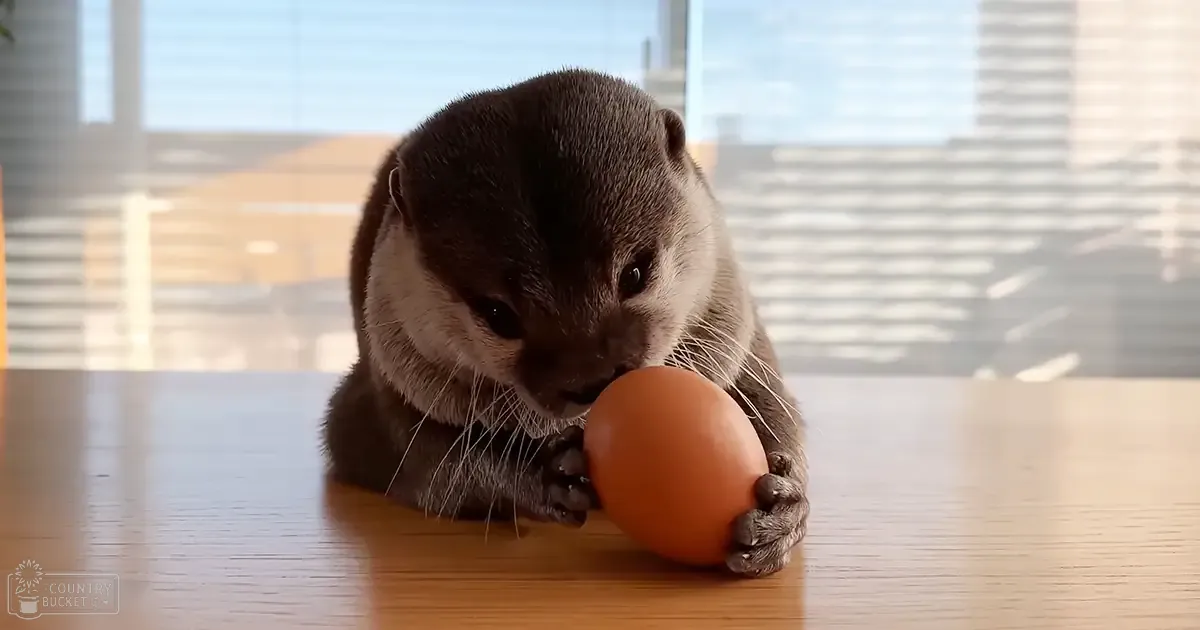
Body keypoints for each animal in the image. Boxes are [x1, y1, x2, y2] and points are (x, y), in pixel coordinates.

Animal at [321, 68, 808, 577]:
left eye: (635, 273)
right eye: (498, 314)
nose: (592, 376)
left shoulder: (738, 337)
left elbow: (778, 414)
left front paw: (782, 512)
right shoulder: (382, 399)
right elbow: (429, 465)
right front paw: (541, 473)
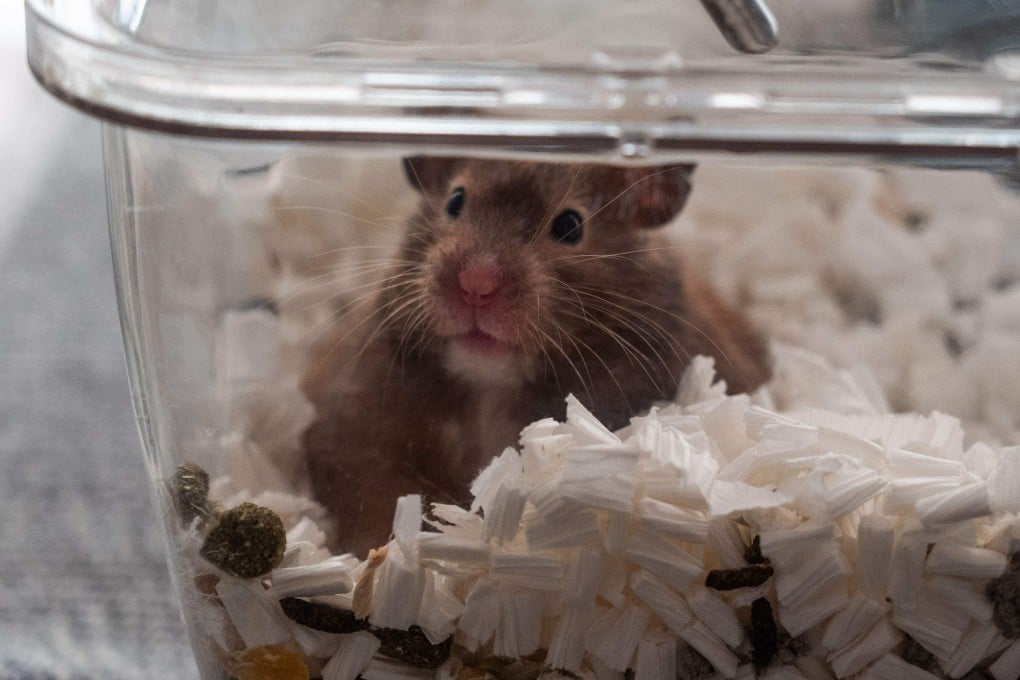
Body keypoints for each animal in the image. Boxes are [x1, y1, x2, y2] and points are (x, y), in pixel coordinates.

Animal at [301, 157, 771, 555]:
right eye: (455, 202)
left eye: (570, 225)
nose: (476, 285)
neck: (491, 386)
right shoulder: (356, 433)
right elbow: (381, 499)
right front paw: (380, 555)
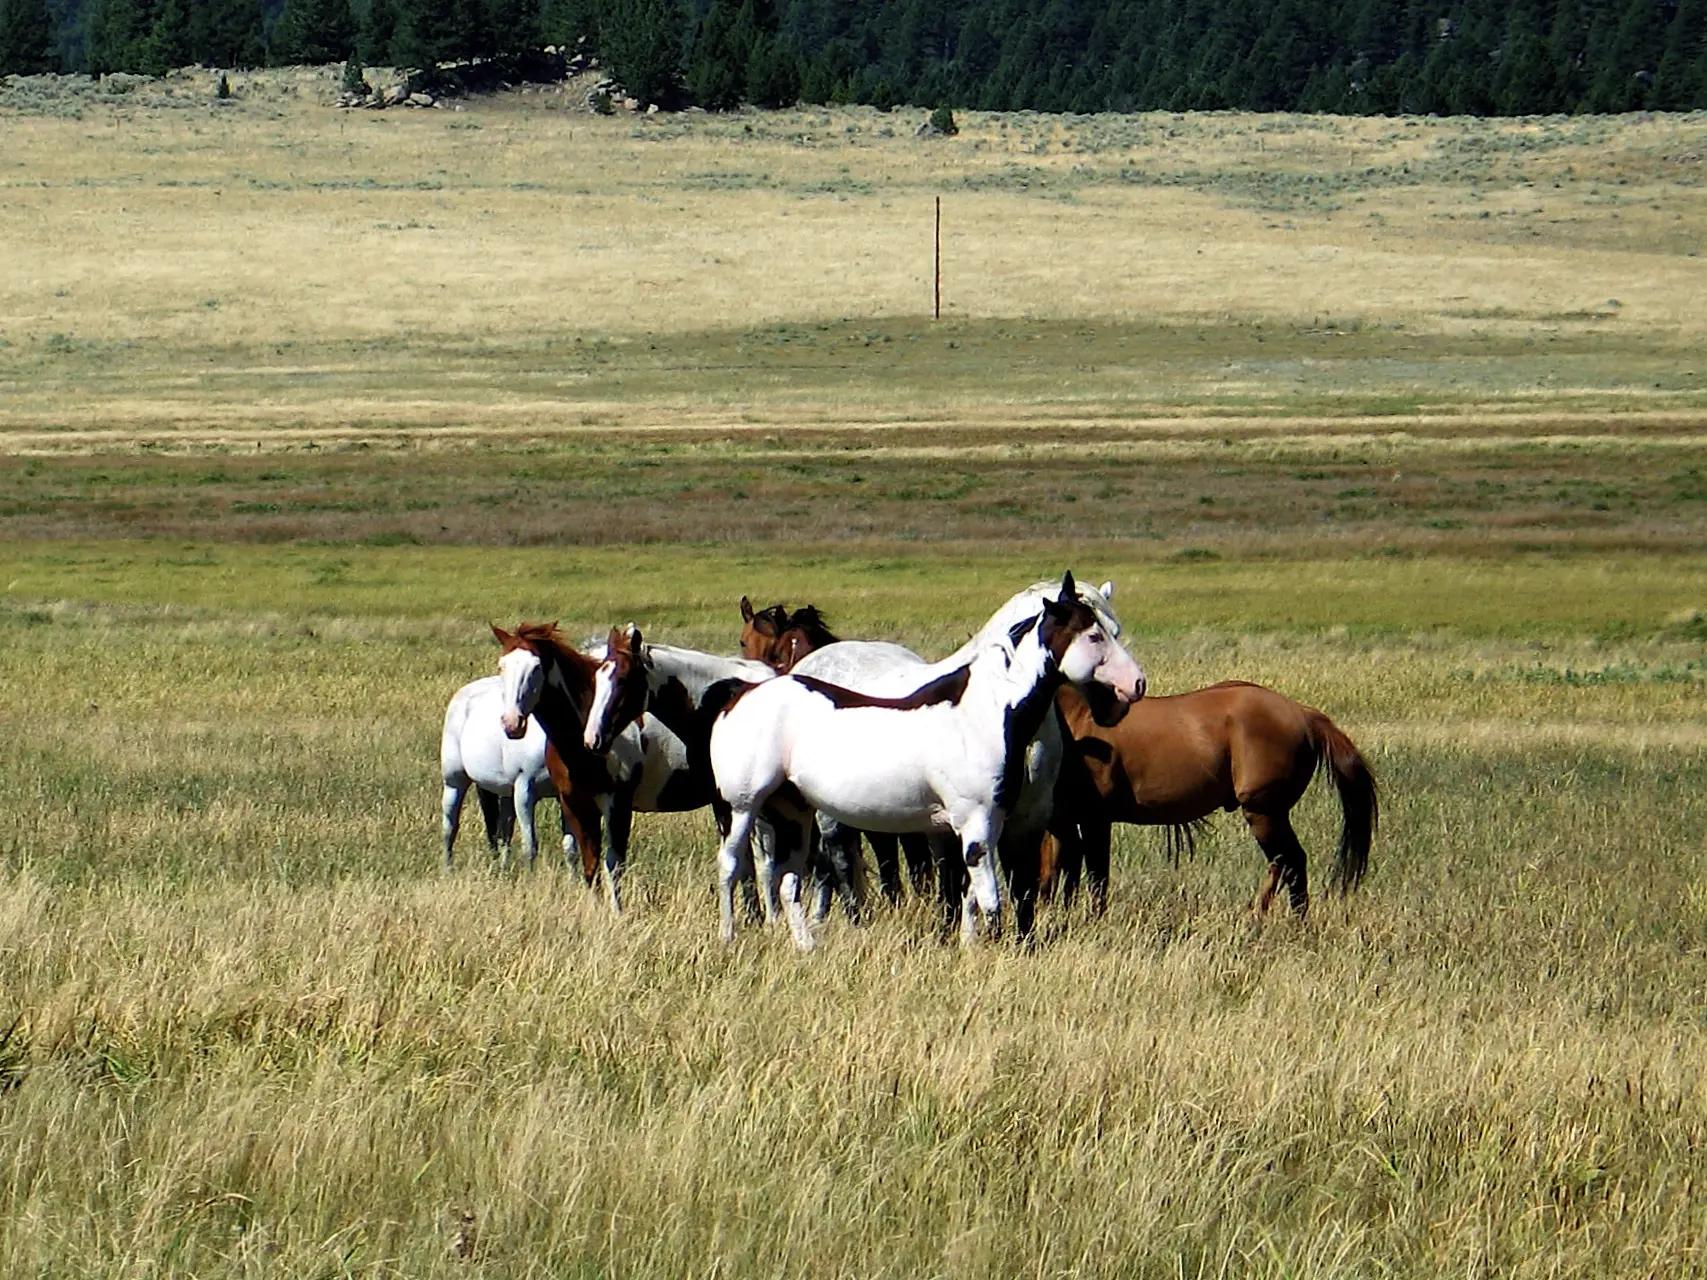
□ □ □
Work order:
Pictures are to be left out; the answer must otherwise be exactly the lines from the one with "right front paw: (541, 473)" through the final line of the entries above, both included.

Solved exercise:
right front paw: (541, 473)
Body keypoints for each animal in the image. Boxes are [x1, y1, x2, y2] and points are (x, y), in pixel coordinates.

Animal at [301, 157, 771, 555]:
right eye: (455, 202)
left eye: (570, 225)
nose: (476, 285)
neck: (491, 386)
right shoulder: (356, 433)
right elbow: (381, 499)
right front paw: (380, 555)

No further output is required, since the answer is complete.